*Problems and tasks*
1. Which side effects does the Hodgkin lymphoma article below say were experienced by more than one patient?
2. Reproduce the passage of the Hodgkin lymphoma article below between "Grade 3 or 4" and "especially less chemotherapy.", inclusive.

Adcetris, Chemotherapy Regimen Benefits Older Patients With Hodgkin Lymphoma

Treating older patients who have Hodgkin lymphoma with Adcetris (brentuximab vedotin) before and after chemotherapy showed improved remission and survival rates, according to phase 2 study findings.
 
BY Katie Kosko
PUBLISHED October 29, 2018
Treating older patients who have Hodgkin lymphoma with Adcetris (brentuximab vedotin) before and after chemotherapy showed improved remission and survival rates, according to phase 2 study findings.

Researchers from multiple cancer centers across the country examined the use of Adcetris – an antibody-drug conjugate binds to CD30, a protein found on some lymphoma cells, to work to kill cancer cells – to improve the curability of newly diagnosed older patients.

Older patients, those 60 years or older, with Hodgkin lymphoma typically have worse survival rates because of comorbidities, poorer performance status and disease and biological differences, according to researchers.

“The patient population of older patients with Hodgkin lymphoma has not just historically, but up until this manuscript, have been associated with very modest outcomes,” said Andrew M. Evens, D.O., M.Sc., FACP, associate director for Clinical Services and director of the Lymphoma Program at Rutgers Cancer Institute in New Brunswick, New Jersey.

“When we hear the cancer Hodgkin lymphoma we usually think you see it in younger people, which you do in their 20s and 30s, and you think of a cure rate that’s 90 percent,” he added. “But the data over the last 40 to 50 years for patients over age 60 has been about 40 to 50 percentage points worse. We know that age is usually an adverse factor in most cancers, but it’s not usually that adverse.”

Researchers enrolled 48 patients — median age was 69 years — from August 2012 to August 2016 who had never been treated for classical Hodgkin lymphoma. Participants were eligible if they had stage 2 or greater disease. Nodular sclerosis Hodgkin lymphoma was the most common subtype among patients (46 percent). Nine patients had a prior malignancy; five of whom had localized or resected cutaneous non-melanoma skin cancer and one each of previously treated early-stage breast, colorectal, kidney and thyroid cancer. In addition, patients were physically fit and capable of self-care, according to Evens.

Patients were given Adcetris before and after standard chemotherapy treatment that included Adriamycin (doxorubicin), Velban (vinblastine) and dacarbazine. Therapy on the protocol was divided into three phases: the first lead-in phase was Adcetris given as a single agent for two doses, the second phase was standard chemotherapy for six cycles and the third phase was Adcetris consolidation given once every three weeks for four cycles.

By the third phase, 28 patients received the protocol regimen, of which 40 patients experienced a response (95 percent), including 39 in complete remission (93 percent). In addition, 84 percent of patients lived without disease worsening at the two-year mark.

“What we showed was not only high complete remission rates but essentially almost every patient stayed in remission. In other words, is likely cured,” said Evens. “This study using the sequential novel targeted agent Brentuximab vedotin followed by chemotherapy was associated with excellent remission rates and excellent survival rates that are among the best published to date.”

Grade 3 or 4 side effects were seen in 42 percent of patients. Side effects experienced by more than one patient included neutropenia (low level of neutrophils), lymphopenia (low level of lymphocytes), leucopenia (shortage of normal white blood cells), pneumonia and diarrhea.  Three people died: one from pancreatitis and two from progressive disease.

“It has really been for decades an unmet need,” said Evens. “And what this study showed was the outcomes appear to be markedly improved at least compared with historical control.”

Evens hopes to push research forward by designing a specific study that will be able to identify novel treatments for older patients who are physically compromised. He also would like to see if these remission and survival rates can be maintained if fit patients are treated with less therapy, especially less chemotherapy.

*Raw data*

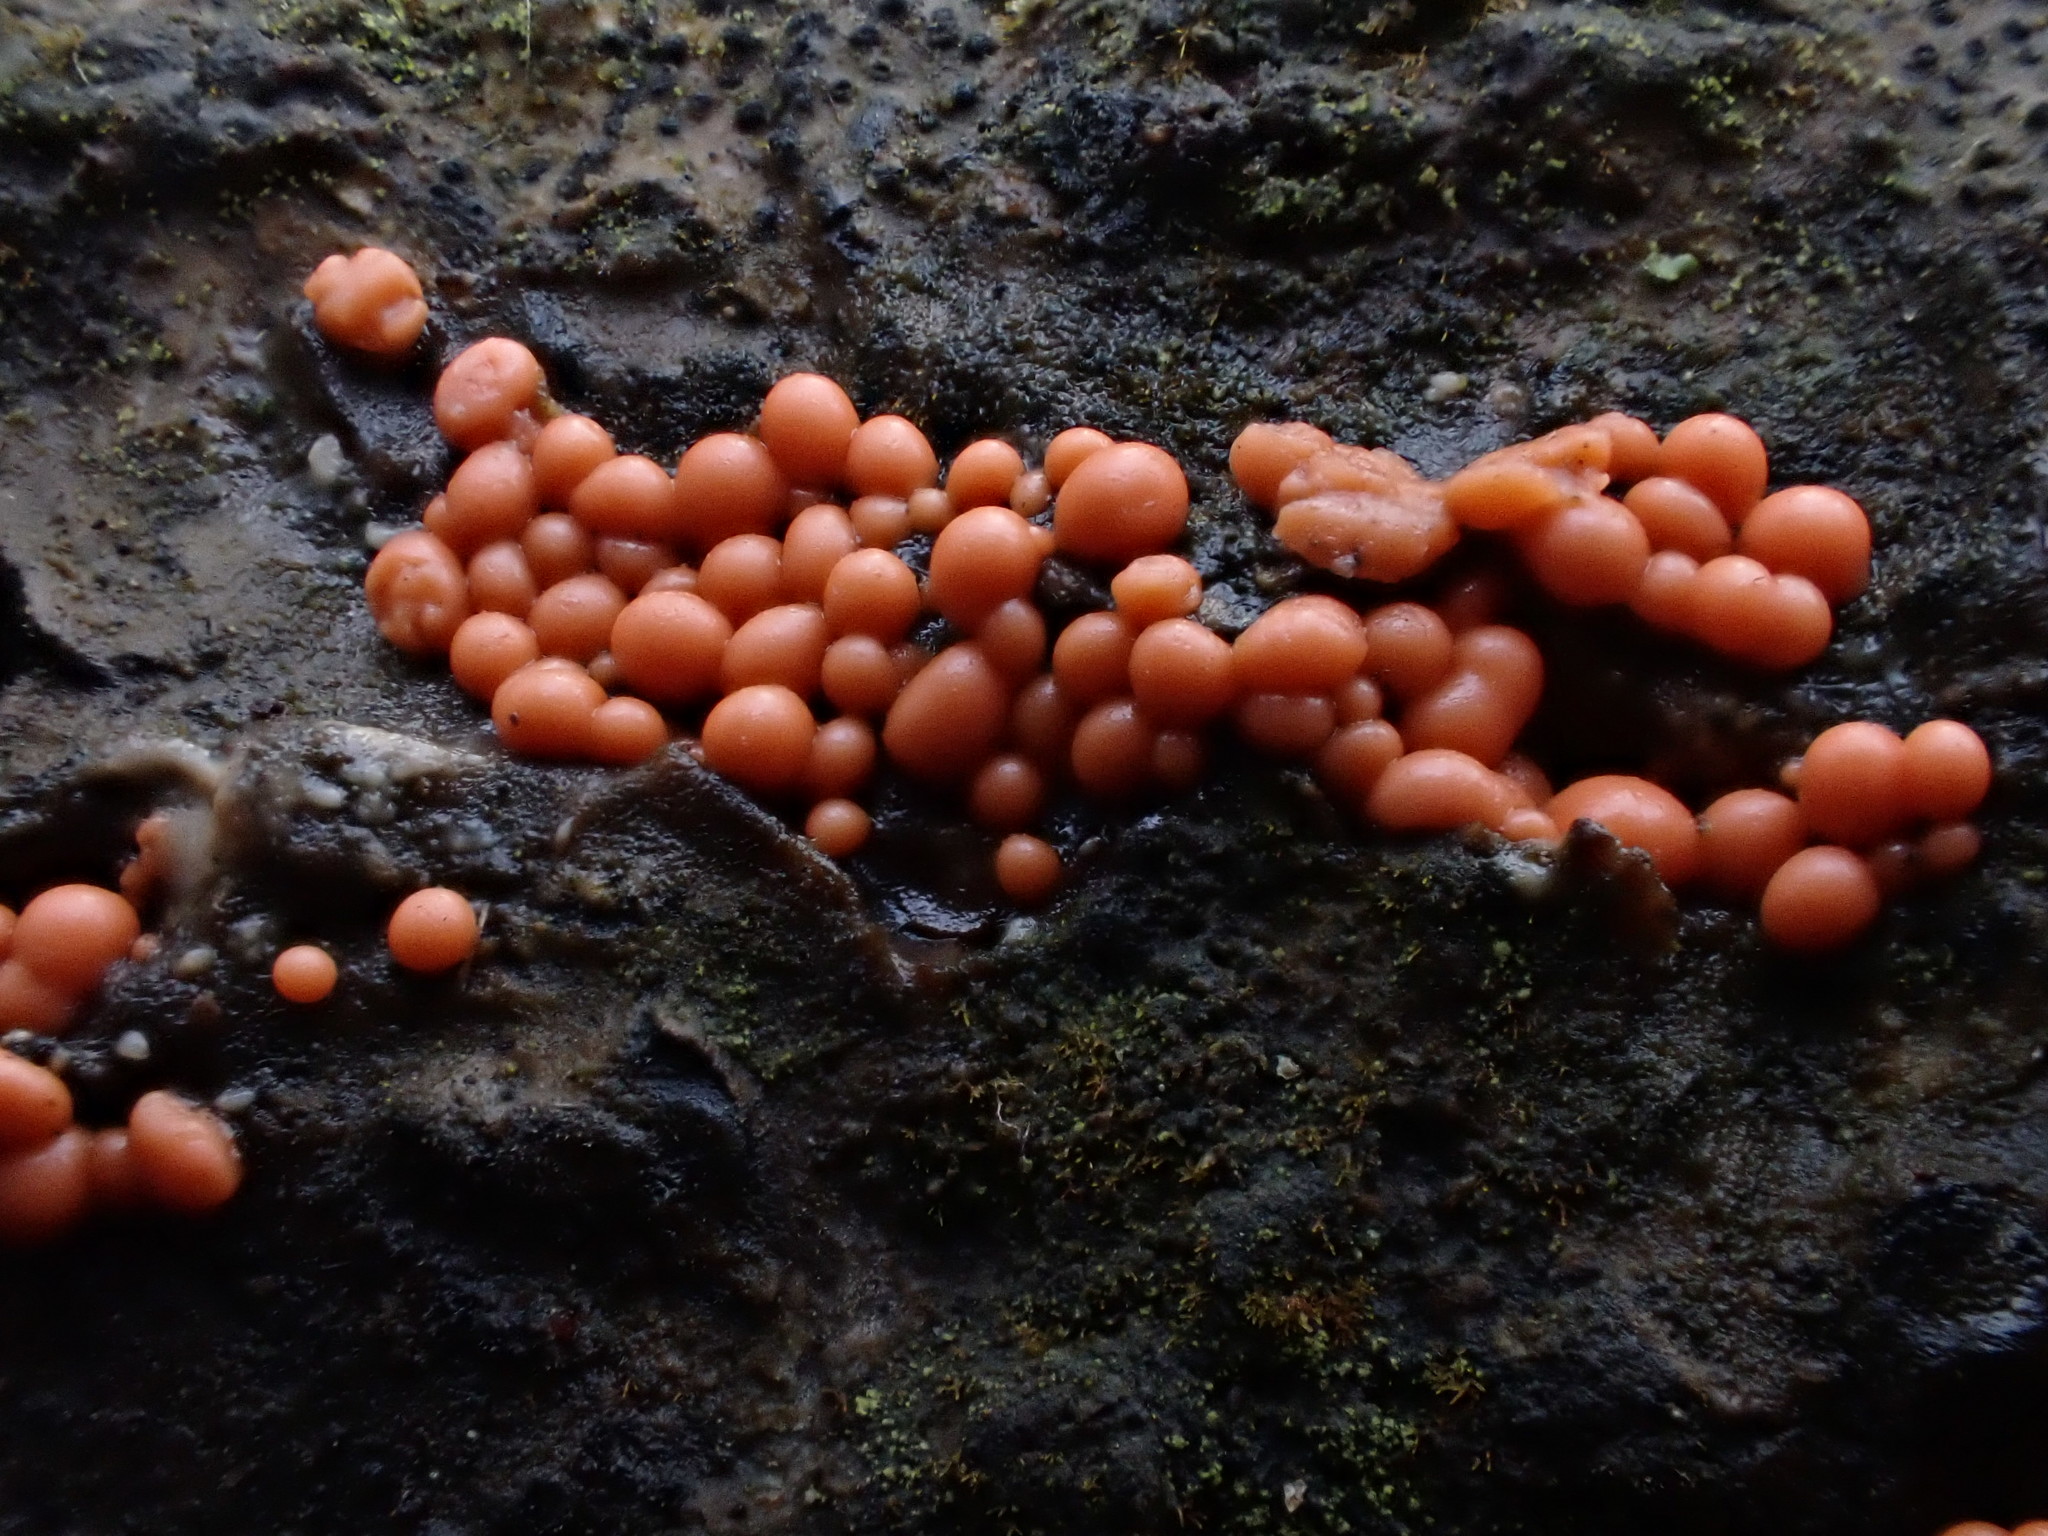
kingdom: Protozoa
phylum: Mycetozoa
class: Myxomycetes
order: Cribrariales
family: Tubiferaceae
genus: Lycogala
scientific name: Lycogala epidendrum
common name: Wolf's milk
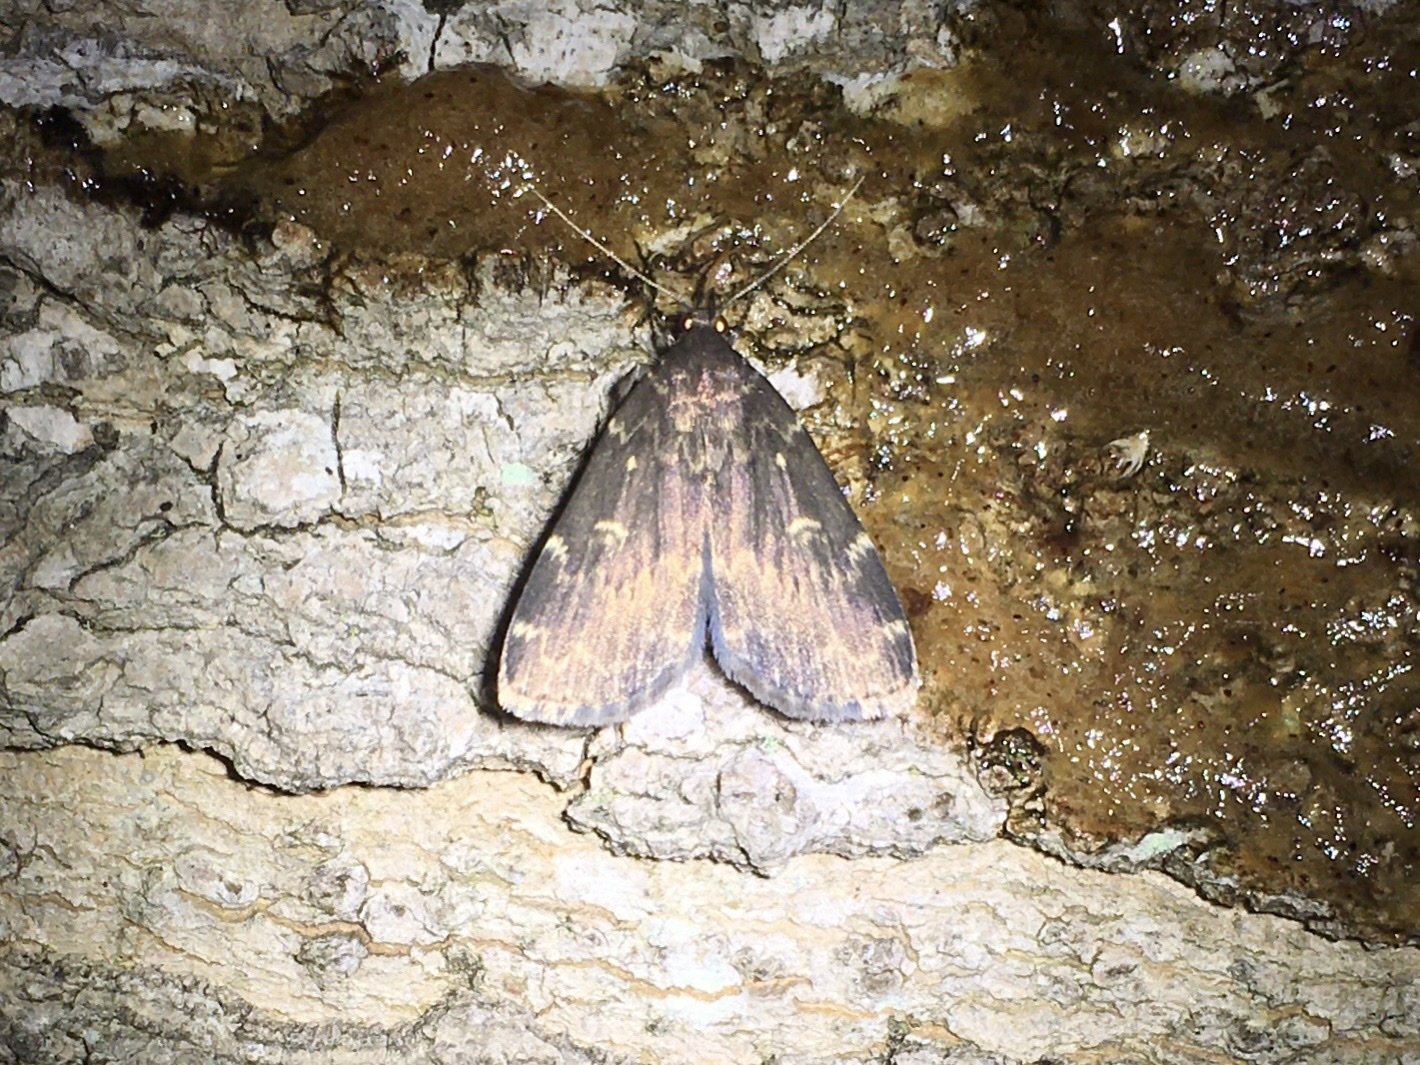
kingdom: Animalia
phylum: Arthropoda
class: Insecta
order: Lepidoptera
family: Erebidae
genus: Idia
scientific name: Idia lubricalis
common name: Twin-striped tabby
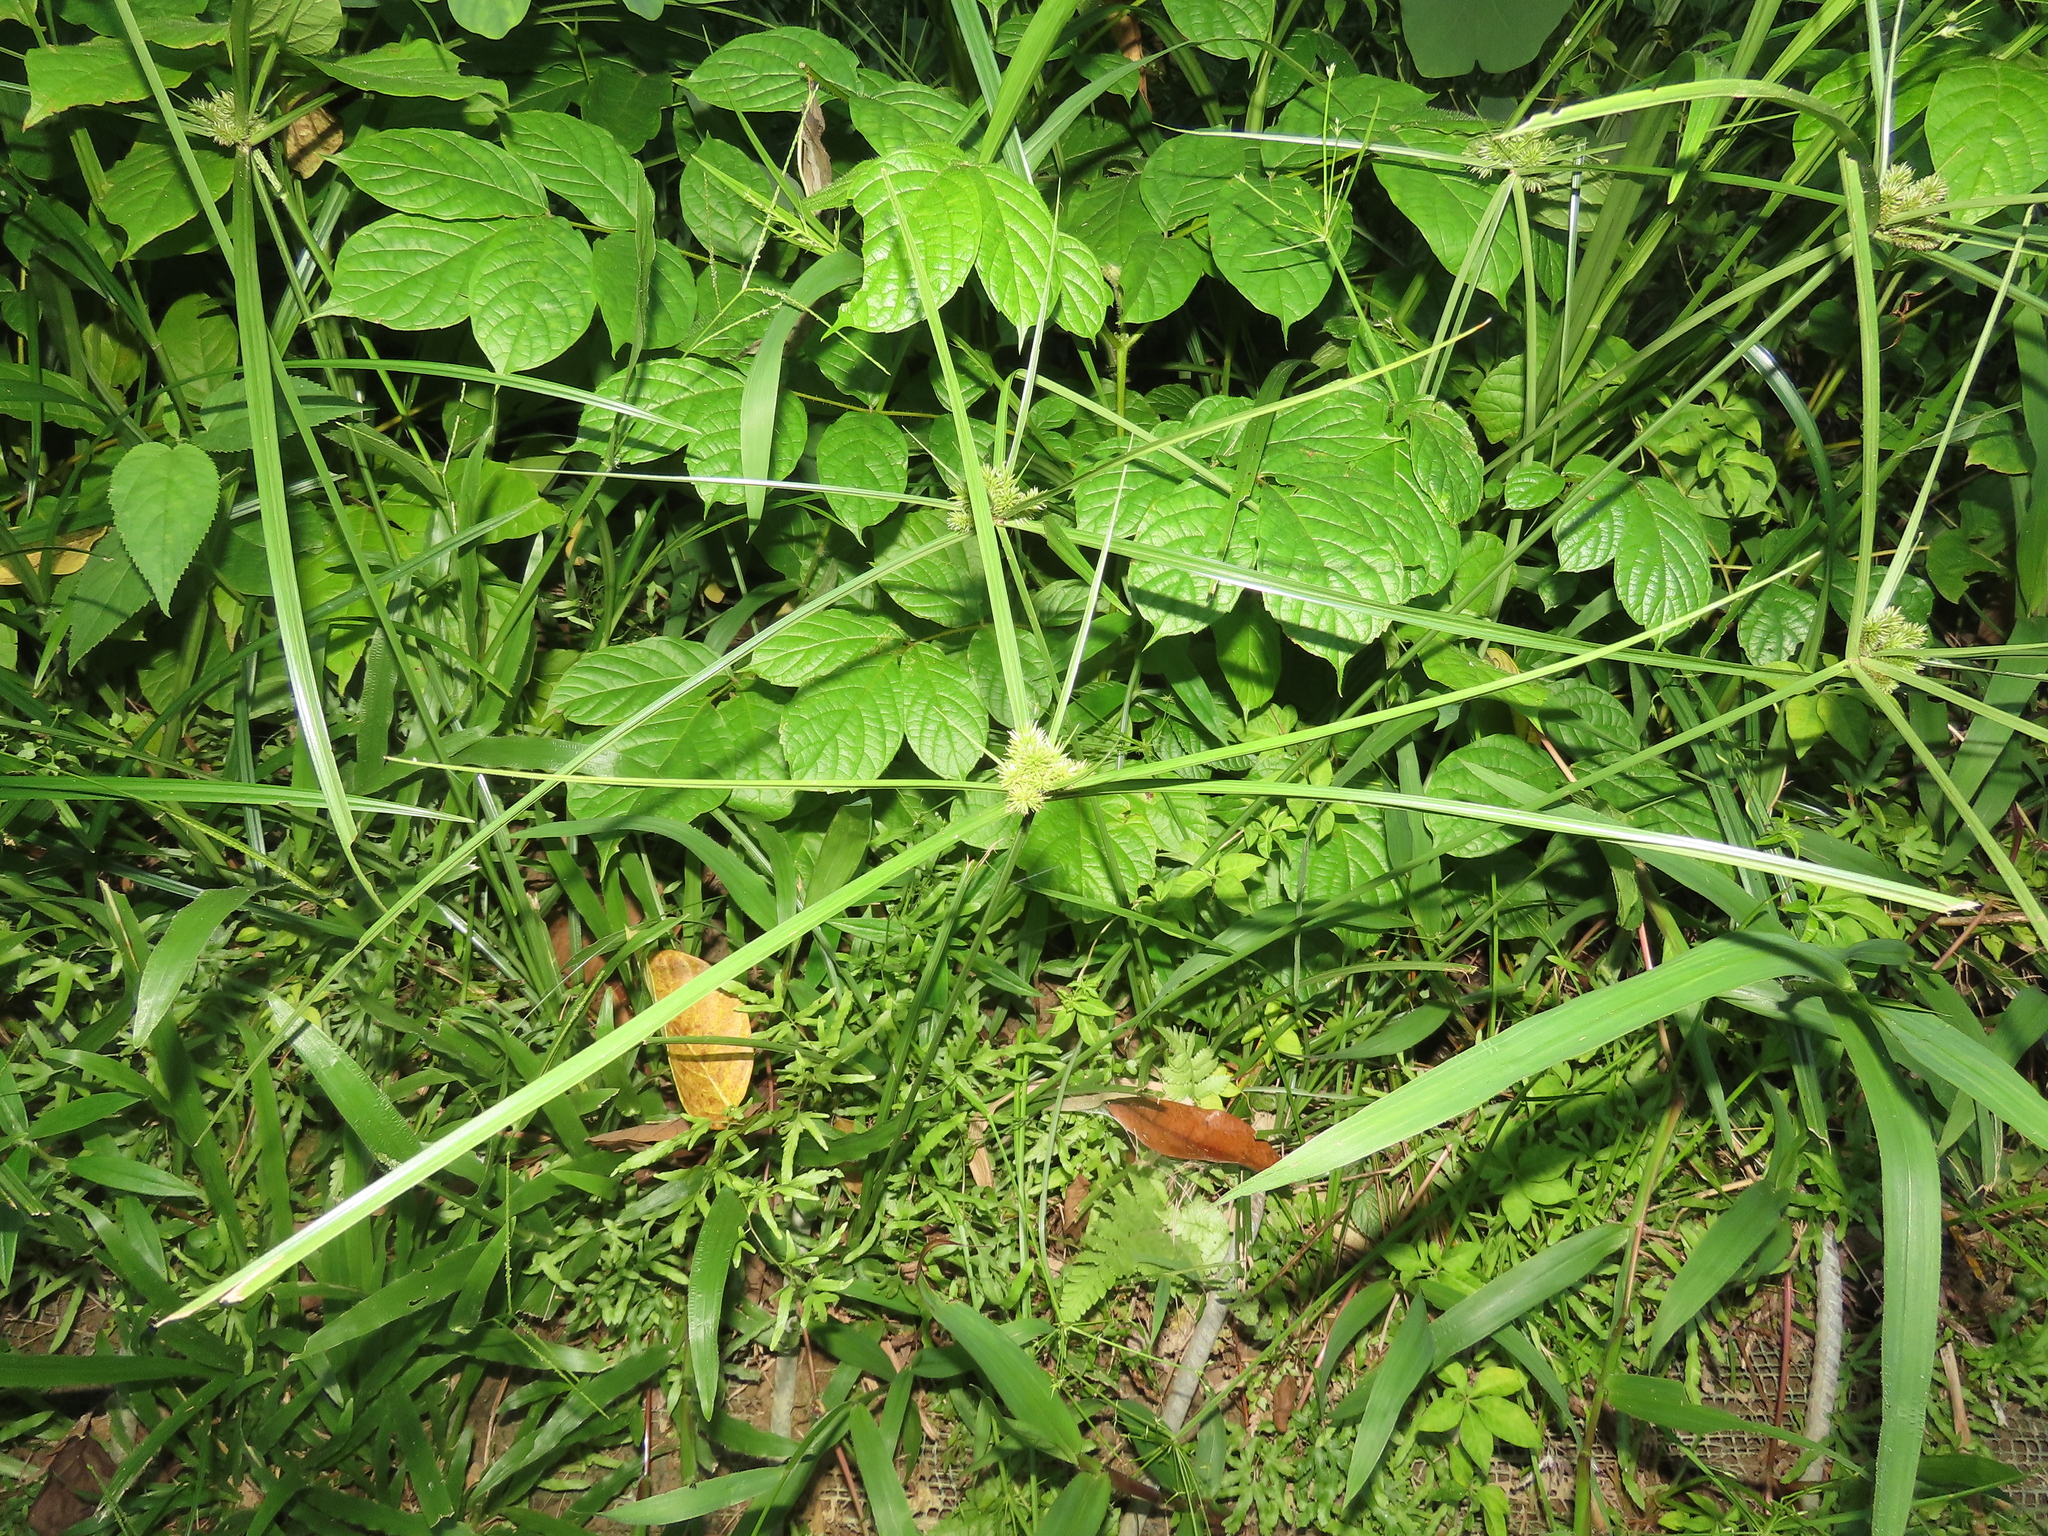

*Results for the exercise*
1. Neutropenia (low level of neutrophils), lymphopenia (low level of lymphocytes), leucopenia (shortage of normal white blood cells), pneumonia and diarrhea.

2.
Grade 3 or 4 side effects were seen in 42 percent of patients. Side effects experienced by more than one patient included neutropenia (low level of neutrophils), lymphopenia (low level of lymphocytes), leucopenia (shortage of normal white blood cells), pneumonia and diarrhea.  Three people died: one from pancreatitis and two from progressive disease.

“It has really been for decades an unmet need,” said Evens. “And what this study showed was the outcomes appear to be markedly improved at least compared with historical control.”

Evens hopes to push research forward by designing a specific study that will be able to identify novel treatments for older patients who are physically compromised. He also would like to see if these remission and survival rates can be maintained if fit patients are treated with less therapy, especially less chemotherapy.